After receiving his juris doctor from The University of Akron School of Law in 1989, Judge D’Apolito began sharing office space with Judge Lou D’Apolito.

“Lou is my hero,” said Judge D’Apolito. “He taught me everything I know.

“I started off doing court appointments in criminal law cases and eventually I got into domestic relations law, which is the practice area that I focused on.”

“When David got out of law school, I told him that I would teach him what I know about being a trial lawyer,” said Judge Lou D’Apolito, who retired as a common pleas court judge at the end of 2018. “I remember him saying his ultimate goal was to be a judge.

“I think serving on the appeals court is a perfect match for his skills,” he said. “David has an analytical mind, is fair and objective and he believes in the rule of law.

“David won’t let the community down. He has served as both an attorney and a judge for many years and is well prepared for the job.”

Judge D’Apolito was appointed as Mahoning County’s first county court magistrate in 1997.

Prior to being elected to the county court bench in 2000, he also served as a hearing officer for Boardman Township and as a prosecutor for New Middletown Village and Ashtabula County.

Judge D’Apolito has been re-elected to the county court bench three times.

“Over the last 18 years, the physical appearance and structure of the county courts have changed,” Judge D’Apolito said. “The courts have either been relocated or remodeled for safety and efficiency.

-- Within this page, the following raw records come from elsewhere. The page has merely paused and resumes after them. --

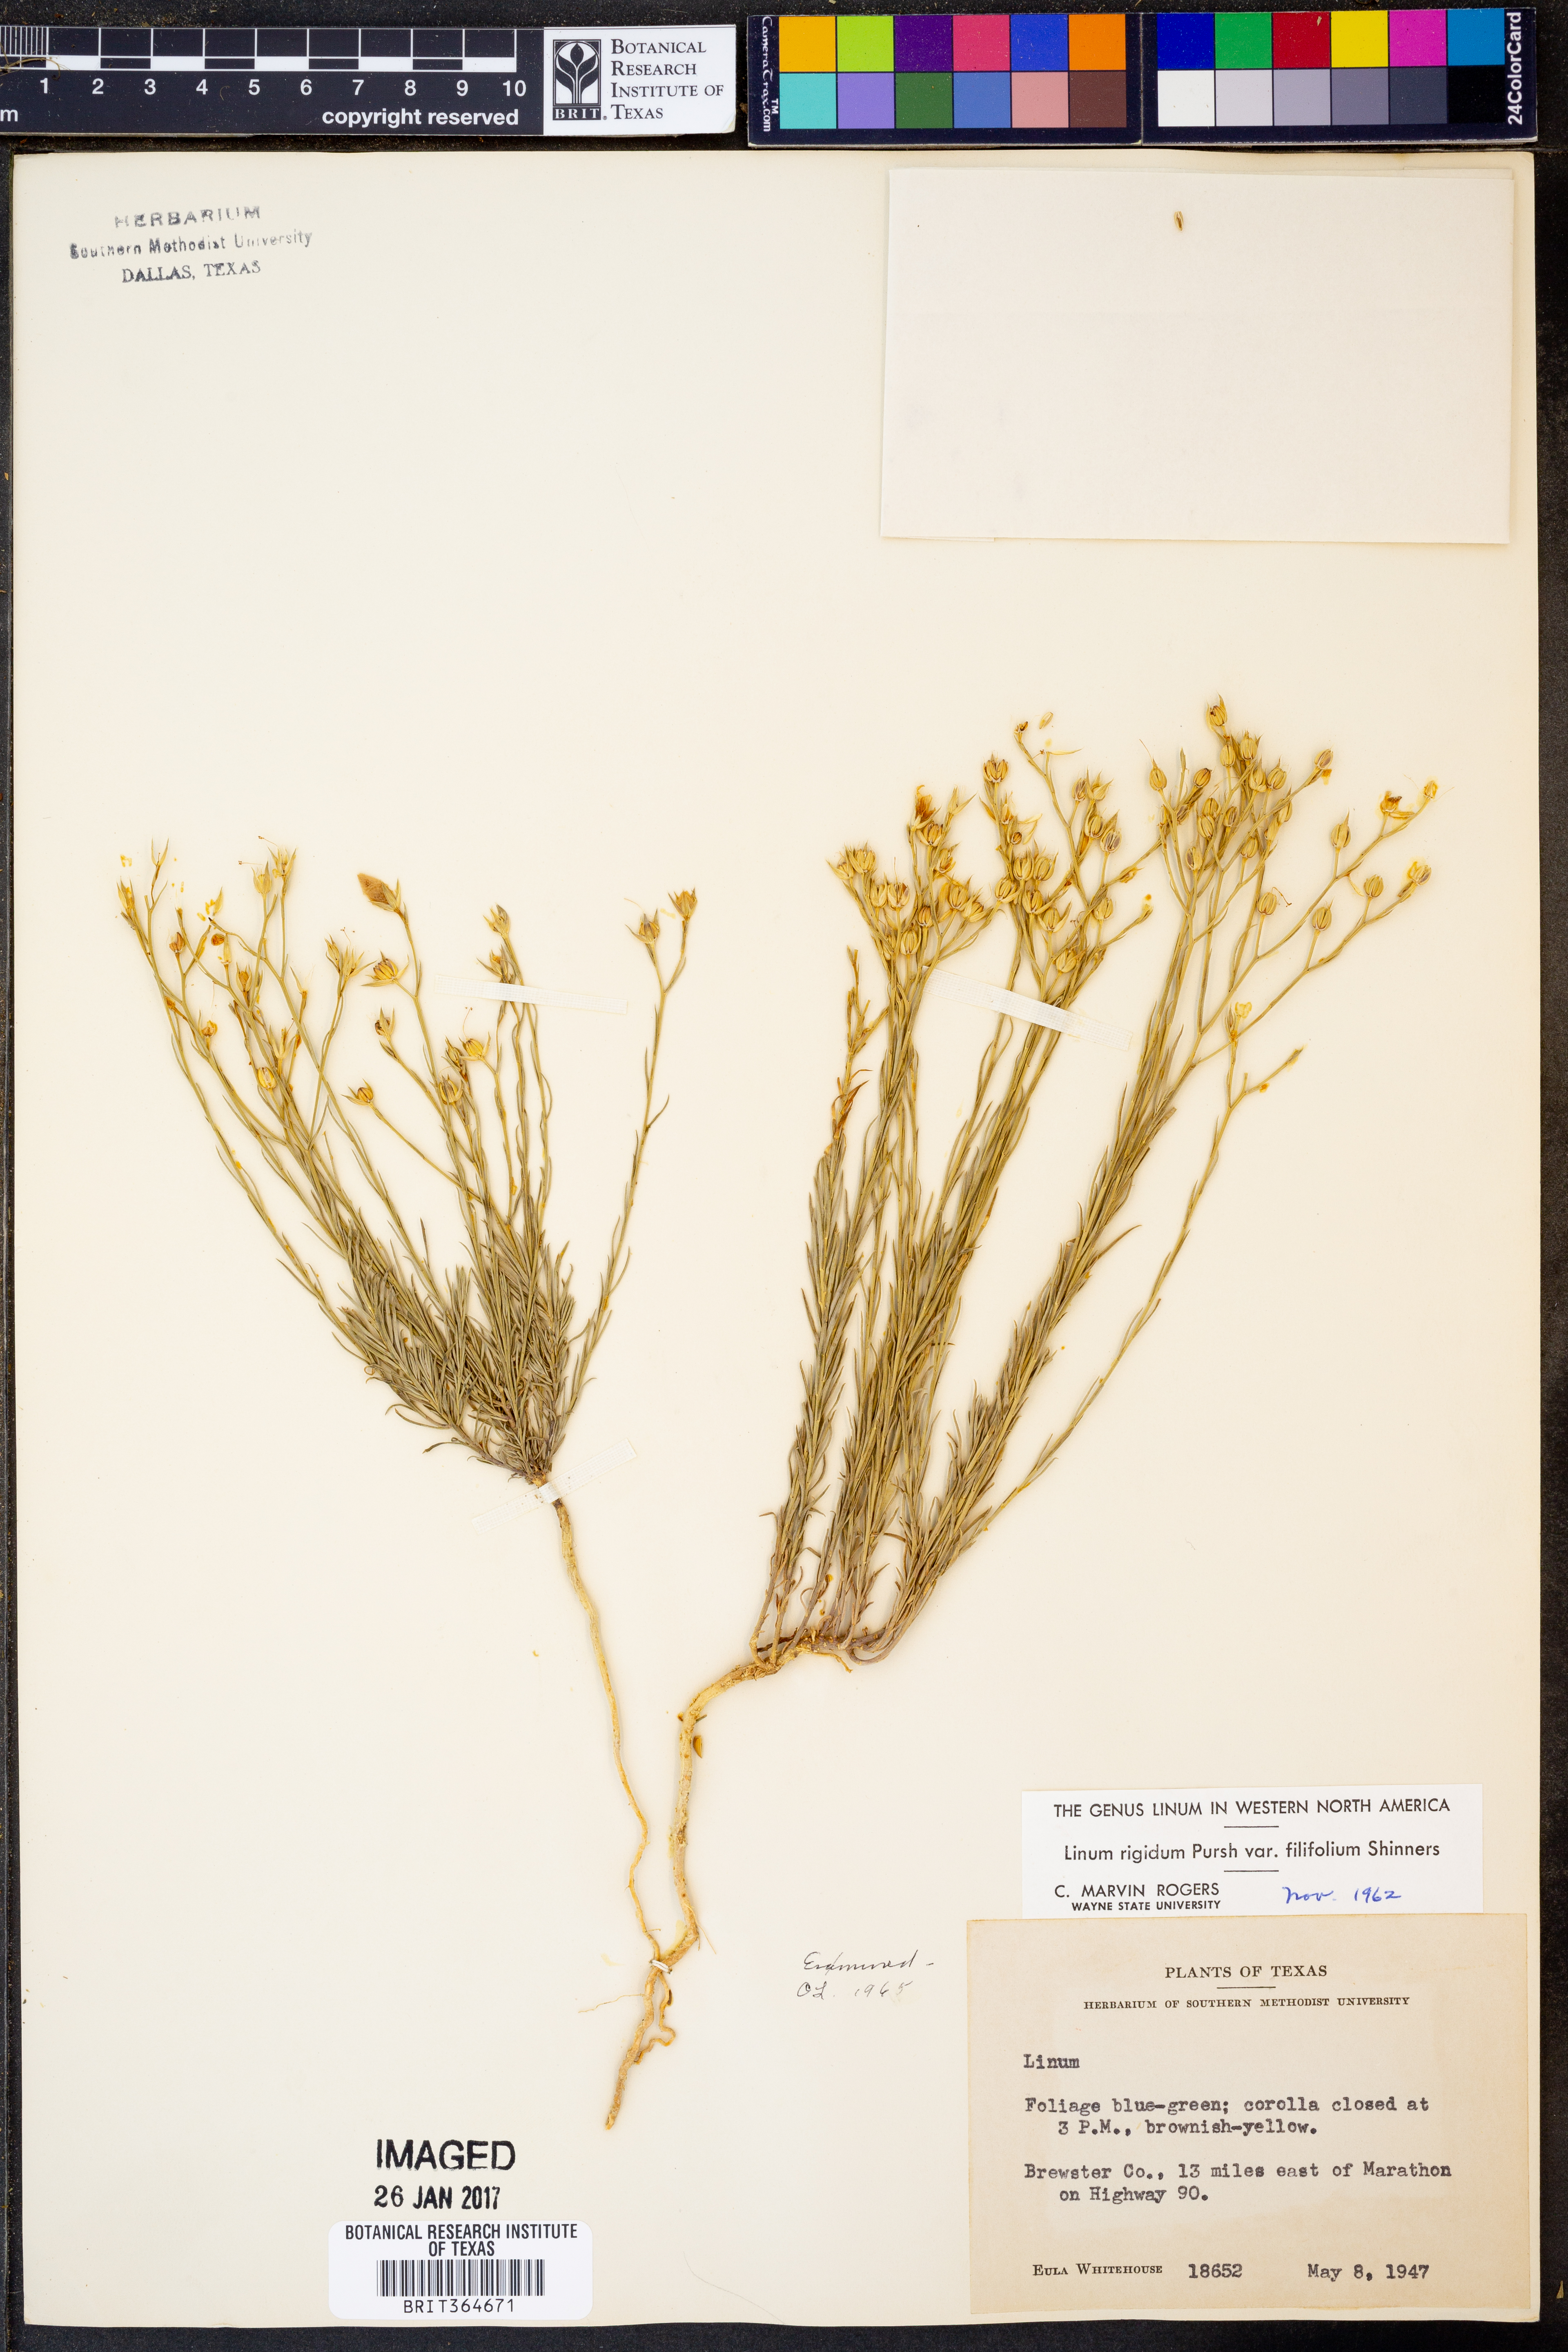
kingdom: Plantae
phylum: Tracheophyta
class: Magnoliopsida
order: Malpighiales
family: Linaceae
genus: Linum
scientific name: Linum berlandieri
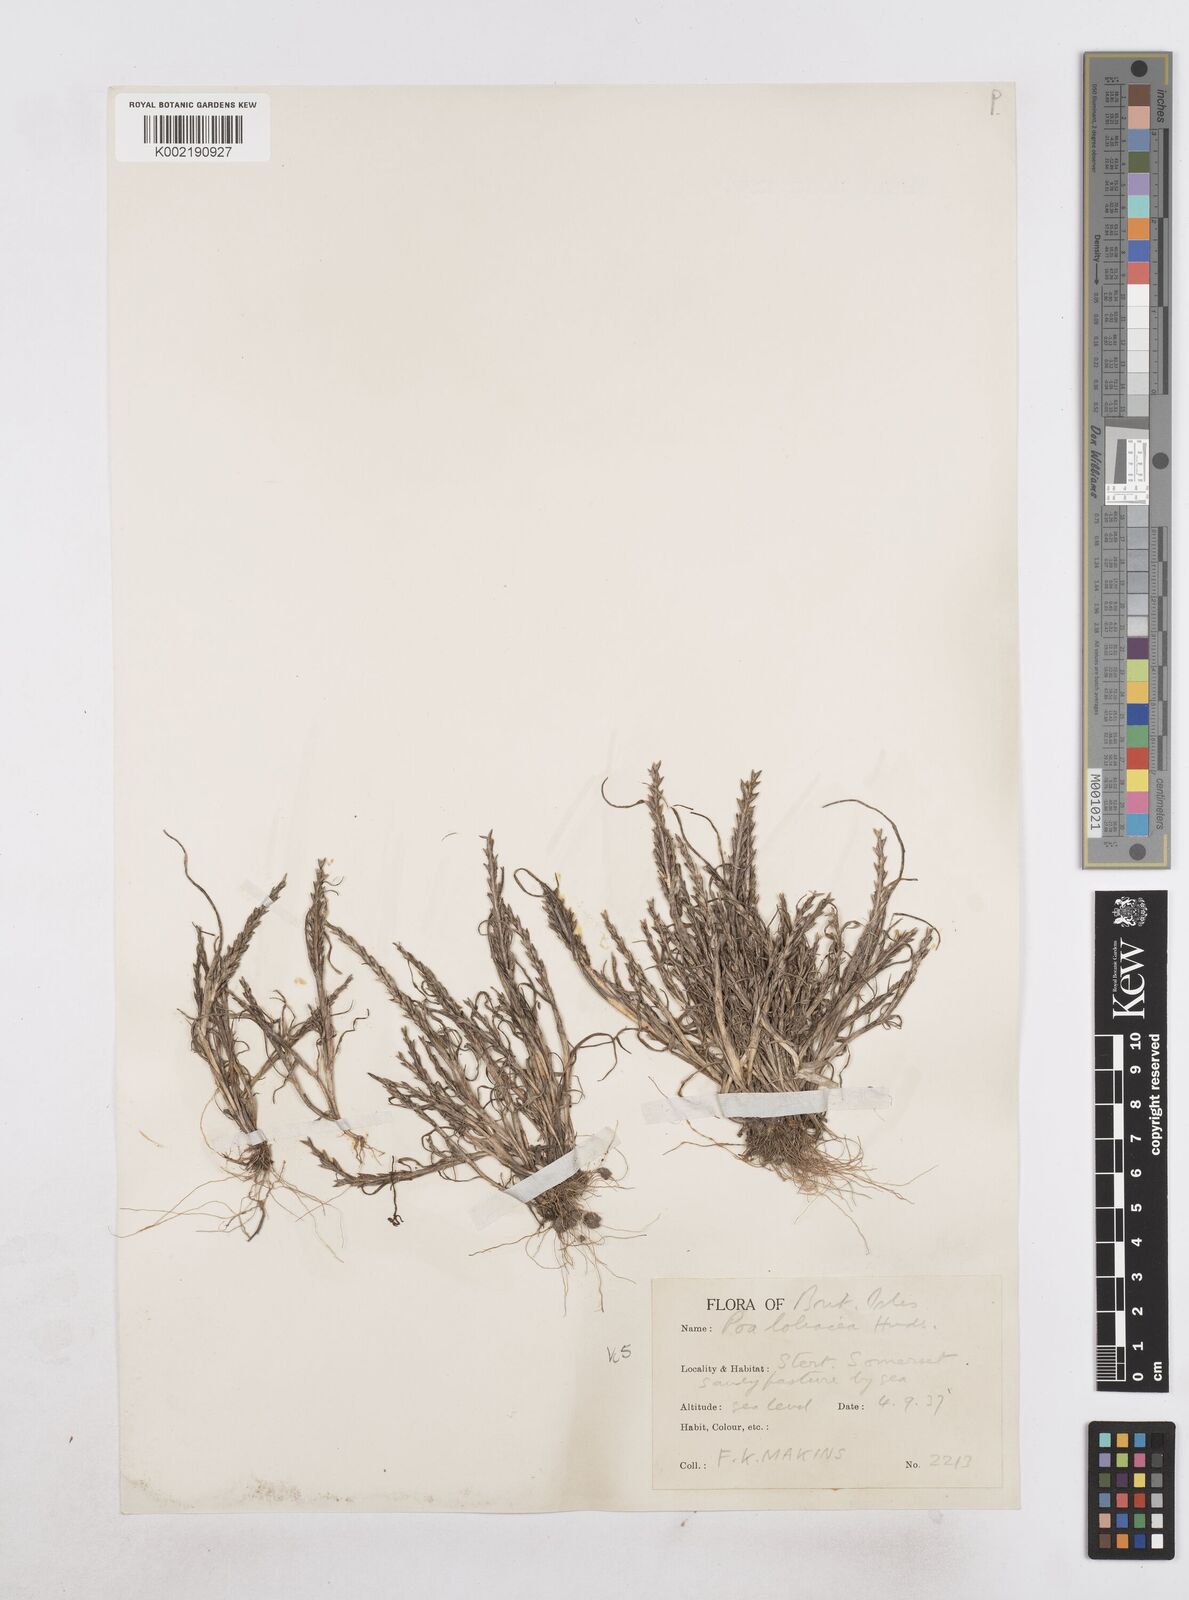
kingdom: Plantae
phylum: Tracheophyta
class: Liliopsida
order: Poales
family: Poaceae
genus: Catapodium
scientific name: Catapodium marinum
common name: Sea fern-grass
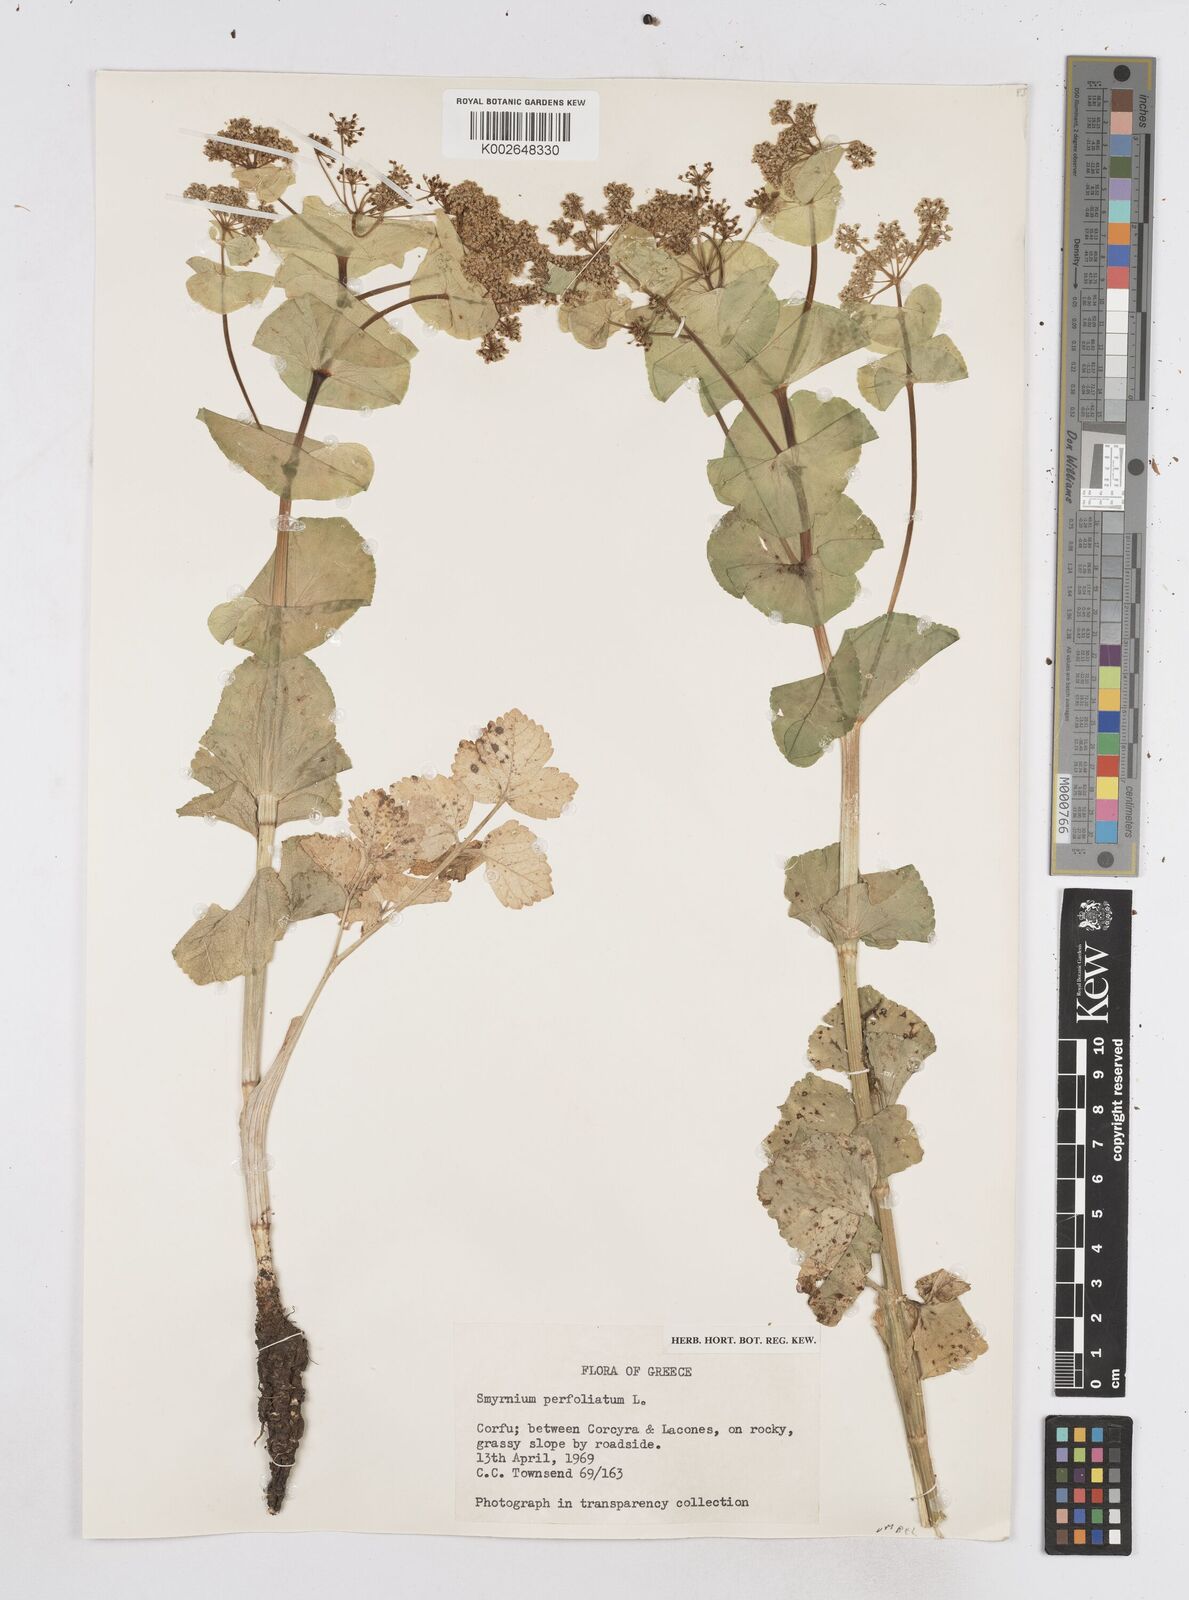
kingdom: Plantae
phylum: Tracheophyta
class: Magnoliopsida
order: Apiales
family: Apiaceae
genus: Smyrnium
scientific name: Smyrnium perfoliatum
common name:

“We now take online payments and in February attorneys will be able to file their motions and complaints online.”

A number of years ago, Judge D’Apolito instituted a dress code in his court prohibiting parties from coming to court in T-shirts or shorts.

“The court needs to have rules of decorum,” said Judge D’Apolito. “We had people showing up for court in pajamas sometimes.

“I think it’s important that people show respect for the court and themselves.”

Mahoning County Area Court Presiding/Administrative Judge Scott D. Hunter has served alongside Judge D’Apolito for nearly 20 years.

“Judge D’Apolito was a magistrate when I became a county court judge in 1999,” said Judge Hunter. “He has always been deeply committed to the law and is a person of the highest professional and personal integrity.

“He possesses an excellent judicial temperament as well as a great understanding of public fiscal policy and the proper way to manage the expenditure of public funds,” said Judge Hunter. “Judge D'Apolito has always played an instrumental role in the drafting of our budget as well as negotiating favorable leases for the various area court locations.

“Judge D’Apolito has been an excellent judge,” said Judge Hunter. “He will be missed. The 7th District Court of Appeals’ gain is our loss.”

As February gets closer, Judge D’Apolito is preparing to close his law practice.

“County Court judges are considered part-time positions and as a result I was able to maintain my law practice,” said Judge D’Apolito. “The idea of having to stop taking cases and helping people is very hard.”

As of the publication of this story, no one had been appointed to replace Judge D’Apolito on the county court bench. There are four years remaining on his current term.

“Everything that I have accomplished over the last 18 years has been with the assistance of Judge Hunter and Judge Houser,” said Judge D’Apolito. “It has been an honor to serve with them.”